La chevelure brune remue, laisse apparaître un visage qui lors s’approche pour me donner ma pitance matinale, un baiser sur les lèvres, avant de reprendre sa position.

— Tu as déjà écrit tout cela ?

Pas besoin de faire un geste pour me montrer ce qu’est le cela. Les deux feuillets détaillant mon rêve se trouvaient juste en face de nous, sur la table.

— Oui.

— Ça m’a l’air bien brouillon. Des idées pour un chapitre ?

— Non, j’essayais de retrouver des détails sur un rêve que j’ai fait cette nuit.

— Si c’est celui qui t’a amené à me sucer le tétin, ça doit être charmant.

— …

— Il s’y passait quoi ? Tu peux me le dire ?

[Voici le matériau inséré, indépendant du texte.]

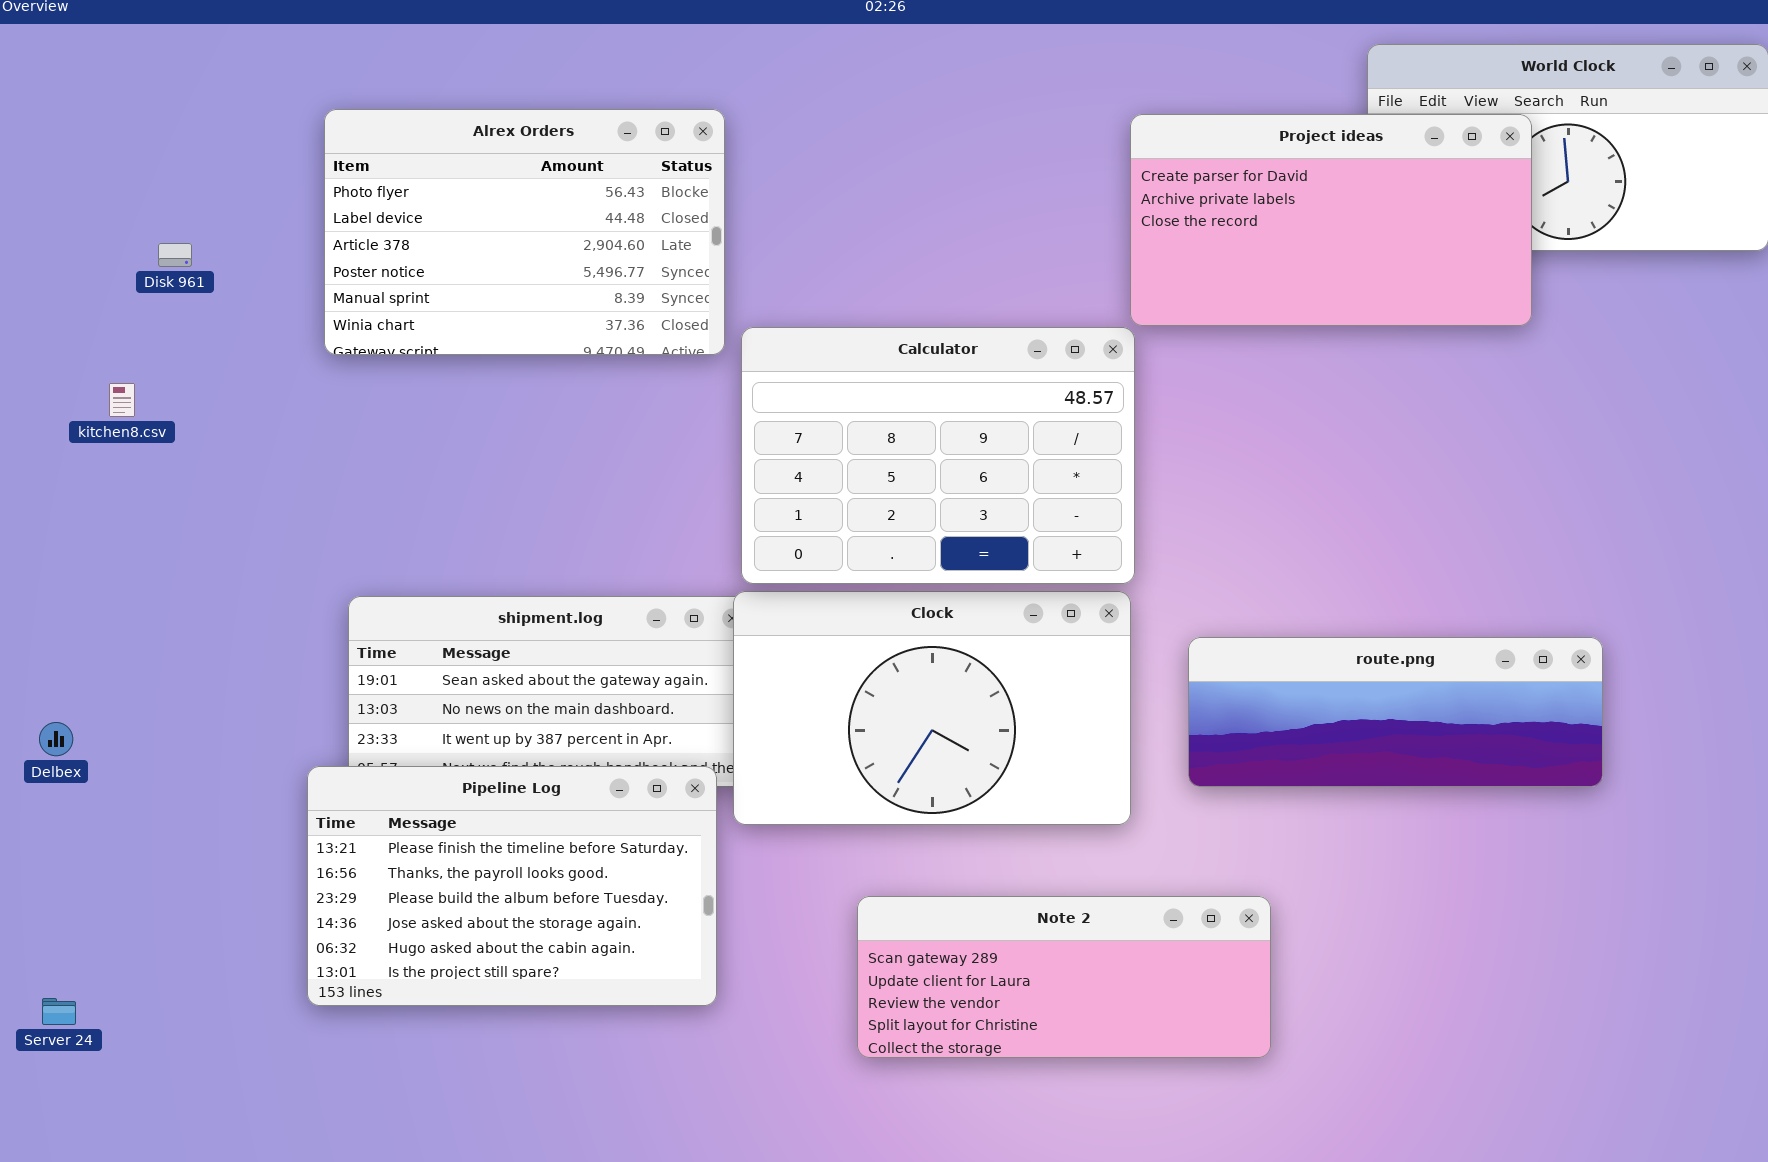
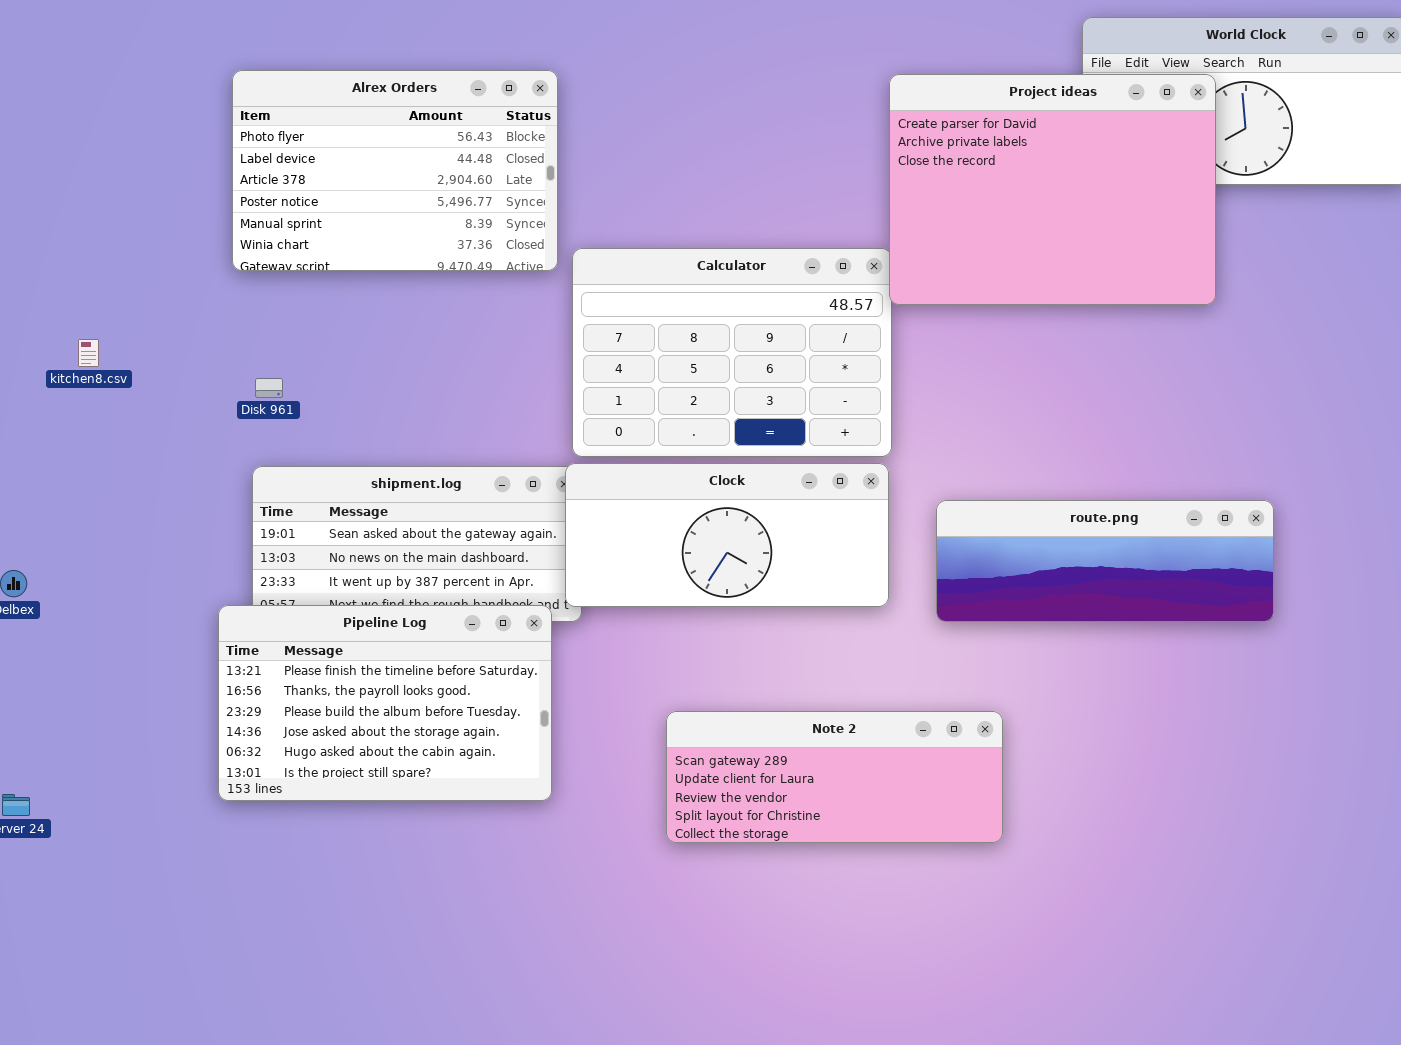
Project ideas: [1130,114,1532,326] -> [889,74,1216,305], resized
Disk 961: [158,243,192,267] -> [255,378,283,398], moved
kitchen8.csv: [109,383,135,417] -> [78,339,99,367], moved
Clock: [733,591,1131,825] -> [565,463,889,607], resized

Toujours prompt à confier à ma femme ce qui me trotte dans la caboche, je commençai à ouvrir la bouche pour m’exécuter… avant de me retenir. Je n’étais pas trop sûr d’avoir envie de lui conter comment, elle et Clément, m’étaient apparus. Tout comme l’histoire avec Doucet. Si l’histoire de ses doigts-plumes était bien fascinante, son visage sanglant l’était moins et, après l’histoire avec la Voison, et sachant que Pauline, fatiguée de sa porture, avait besoin de calme, de la seule présence d’un enfant gentil et d’un mari pourvu de toutes les qualités, il me semblait qu’il était inutile de tout raconter. En revanche, je ne lui cachai pas que j’avais vu Charis, Aalis et Mari. Je lui restituai le détail de leurs propos, ce qui l’amusa franchement.

— C’est drôle de savoir que je ne suis pas la seule à tirer l’oreille de mon imbécile de gentil mari. Je ne sais pas si je dois m’en sentir jalouse.

— Hé ! Plains-moi plutôt. Je quitte des remontrances diurnes pour tomber dans des nocturnes.

— Les nocturnales des Callaïdes…

Je souris. Pauline utilisait un mot dont elle n’aurait jamais usé si elle ne m’avait rencontré. Les nocturnales, ce genre désignant un type de poème particulier, celui des plaintes nocturnes…

— À propos de remontrances, j’ai réfléchi à ce que tu m’as dit hier, à savoir que je devrais aller voir Brigandin pour lui demander d’augmenter mes gages.

— Oui, eh bien ?

— Tu as raison. Je vais le voir tantôt, et au pire, je pourrai lui demander de me payer pour d’autres menus textes. Cela peut m’être facile : je pars une matinée, je rédige deux trois articles à La Gazette, je me fais payer et au revoir ! je reviens à Taillefontaine pour midi.

Pauline ne me répondit pas immédiatement. Me présentant toujours le haut de sa chevelure, elle réfléchissait intensément, j’en étais certain. Cependant elle finit par poser sa dextre sur ma cuisse afin d’y imprimer des caresses d’encouragement.

— Cela me semble sage. Et puis, dis-toi que c’est question de quelques mois. Après, si tout va bien, je pourrai aider de nouveau aux champs et tu pourras reprendre ton travail avec celles à qui tu suces les tétins dans tes rêves.

je souris.

— Ce n’est pas arrivé. Pour la durée de quelques mois, nous verrons. En tout cas l’idée de me rendre à Nantain pour travailler un peu ne me dérange pas.

Ici Clément se réveilla et, s’apercevant que sa mère se trouvait juste tout près de lui, plongea se réfugier dans ses bras, tout contre sa poitrine. Je ne lui donnais pas deux minutes avant de s’endormir de nouveau.

Je ne suivis pas son exemple.

Car moi, quand je dis que je fais quelque chose, je le fais. Enfin, la plupart du temps. Là, en tout cas, je n’esquivai pas : ce ladre de Brigandin, j’allais le voir. De toute façon, Pauline n’avait pas les yeux rouges, le corps de Clément n’était pas pourvu de tentacules, l’histoire n’allait pas se répéter, je pouvais me rendre à Nantain sans crainte.

Et pourtant, malgré mon cœur plein d’allant, alors que je me préparais pour m’y rendre, je quittai la maison un rien inquiet et ce, à cause d’un être qui avait pourtant toutes les vertus pour délester l’âme de ses tracas : le père Gringoire.